Diagnostics & Imaging Week Correspondent

LONDON — The discovery of genetic variants that increase the risk of suffering from restless legs syndrome (RLS) has laid open the way to a better understanding of this mysterious condition with, eventually, the prospect of new therapies to treat it.

RLS is a common neurological disorder, affecting up to 10% of those over 65, although it can also affect much younger people, including children. People who have RLS experience an uncomfortable sensation in the legs when they try to go to sleep, and have an uncontrollable urge to move their legs or walk around, so that the condition prevents or delays sleep.

Juliane Winkelmannn, assistant professor at the Max Planck Institute of Psychiatry and the Institute of Human Genetics in Munich, Germany, told Diagnostics & Imaging Week’s sister publication BioWorld International, “This study provides us with a completely new perspective that will, we hope, allow us to gain an understanding of the cell biology involved in the development of RLS. It gives us insights into the possible genetic causes of RLS, which were completely unknown before.”

In what came as a complete surprise to the researchers, the three genetic variants identified turned out to be in genes that, during embryonic development, are involved in determining the pattern formation of the limbs and central nervous system.

Winkelmann said, “It will be interesting now to investigate the role of these genes in adults.”

In the long term, the finding could lead to new therapeutic strategies to treat RLS, Winkelmann added.

Winkelmann and her colleagues report their findings in a paper in the July 18 edition of Nature Genetics.
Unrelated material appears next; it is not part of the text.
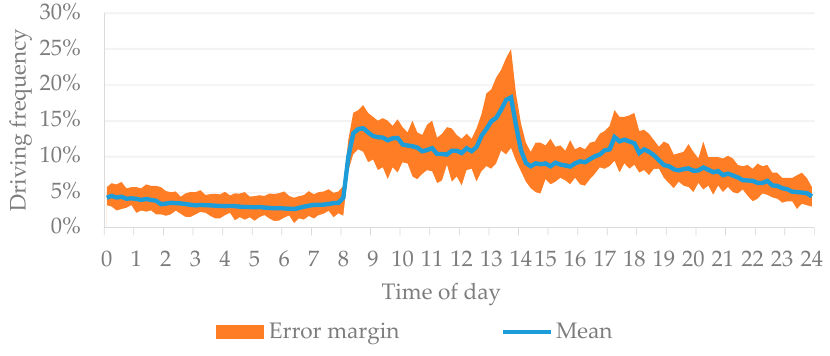
Figure 4. Distribution of driving frequency of EVs on weekdays. Note: The error margin is standard deviation of observed value.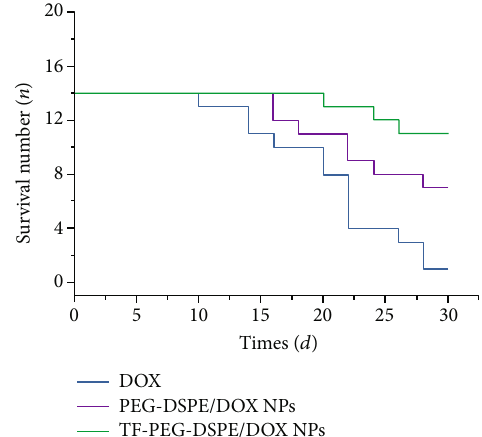
DOX PEG-DSPE/DOX NPs Figure 8: Survival records of mice in each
Its title: “Genome-wide association study of restless legs syndrome identifies common variants in three genomic regions”.

Researchers led by a team from DeCode Genetics in Reykjavik, Iceland, also report identifying one of the same variants in people with RLS. Their report appears in the July 18 edition of the New England Journal of Medicine, titled “A genetic risk factor for periodic limb movements in sleep.”

Winkelmann and her colleagues, including Thomas Meitinger, also of the Institute of Human Genetics at the GSF National Research Center of Environment and Health in Munich, Germany, knew that more than 50% of people with RLS also have a family history of the disease, suggesting that there is a genetic cause for it. Linkage analysis, however, had failed to identify any responsible genes.

The group, therefore, turned to the newly available technology known as a genome-wide association study, which makes it possible to identify genetic variants throughout the entire genome that associate with the disease of interest.

There are, for example, estimated to be more than 7 million common single nucleotide polymorphisms (SNPs) in the human genome, but because recombination generally takes place at particular “hotspots,” many of the SNPs commonly are inherited together. Researchers therefore can use a panel of SNPs (known as tags) to infer which groups of SNPs have been inherited by people with a disease and which by healthy controls.

Winkelmann, Meitinger and their colleagues compared the distribution of SNPs between 400 patients with RLS and 1,600 control subjects.

They found three genetic variants that were associated with RLS in a highly statistically significant way. The genes in which the variants were located were:

The homeobox gene MEIS1 on chromosome 2p;

The BTBD9 gene on chromosome 6p;

A third locus on chromosome 15q, which included the genes encoding a protein kinase, and the transcription factor LBXCOR1.

Their findings were replicated in two independent cohorts from Germany and Canada.

Winkelmann said both MEIS1 and LBXCOR1 are known to be involved in early embryonic development in mammals, where they define the pattern formation of the limbs and central nervous system. BTBD9 is also involved in pattern formation and known to have a role in protein-protein interactions.

It is likely that there are further variants that increase the risk of RLS, Winkelmann added. “We will be working on identifying these additional risk factors, and we also want to produce an animal model for the disease,” she said.

Some treatments originally developed for use in Parkinson’s disease have been used successfully to treat RLS. Writing in Nature Genetics, the authors suggest that it will be interesting to investigate whether the genetic loci they have identified also have a role in dopaminergic disorders such as Parkinson’s disease, or in associated disorders such as attention deficit hyperactivity disorder, or sleep disorders.